DATASET -
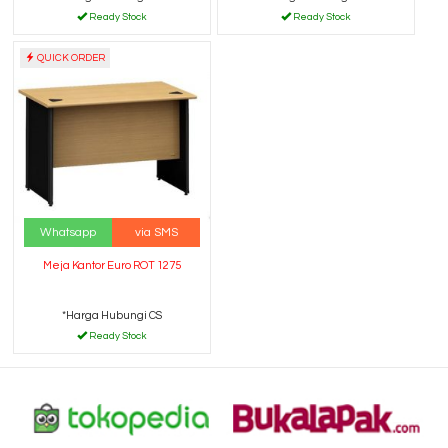
Ready Stock
Ready Stock
QUICK ORDER
Whatsapp
via SMS
Meja Kantor Euro ROT 1275
*Harga Hubungi CS
Ready Stock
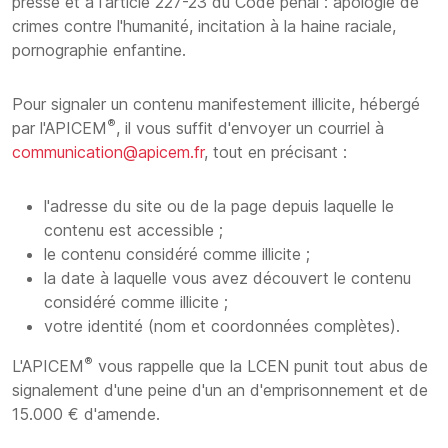
presse et à l'article 227-23 du Code pénal : apologie de
crimes contre l'humanité, incitation à la haine raciale,
pornographie enfantine.
Pour signaler un contenu manifestement illicite, hébergé
®
par l'APICEM
, il vous suffit d'envoyer un courriel à
communication@apicem.fr
, tout en précisant :
l'adresse du site ou de la page depuis laquelle le
contenu est accessible ;
le contenu considéré comme illicite ;
la date à laquelle vous avez découvert le contenu
considéré comme illicite ;
votre identité (nom et coordonnées complètes).
®
L'APICEM
vous rappelle que la LCEN punit tout abus de
signalement d'une peine d'un an d'emprisonnement et de
15.000 € d'amende.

WHAT THE EXERCISE ASKS - Could the data above be repeated exactly, with every picture dropped?

ANSWER BELOW -
Ready Stock
Ready Stock
QUICK ORDER
Whatsapp
via SMS
Meja Kantor Euro ROT 1275
*Harga Hubungi CS
Ready Stock
presse et à l'article 227-23 du Code pénal : apologie de
crimes contre l'humanité, incitation à la haine raciale,
pornographie enfantine.
Pour signaler un contenu manifestement illicite, hébergé
®
par l'APICEM
, il vous suffit d'envoyer un courriel à
communication@apicem.fr
, tout en précisant :
l'adresse du site ou de la page depuis laquelle le
contenu est accessible ;
le contenu considéré comme illicite ;
la date à laquelle vous avez découvert le contenu
considéré comme illicite ;
votre identité (nom et coordonnées complètes).
®
L'APICEM
vous rappelle que la LCEN punit tout abus de
signalement d'une peine d'un an d'emprisonnement et de
15.000 € d'amende.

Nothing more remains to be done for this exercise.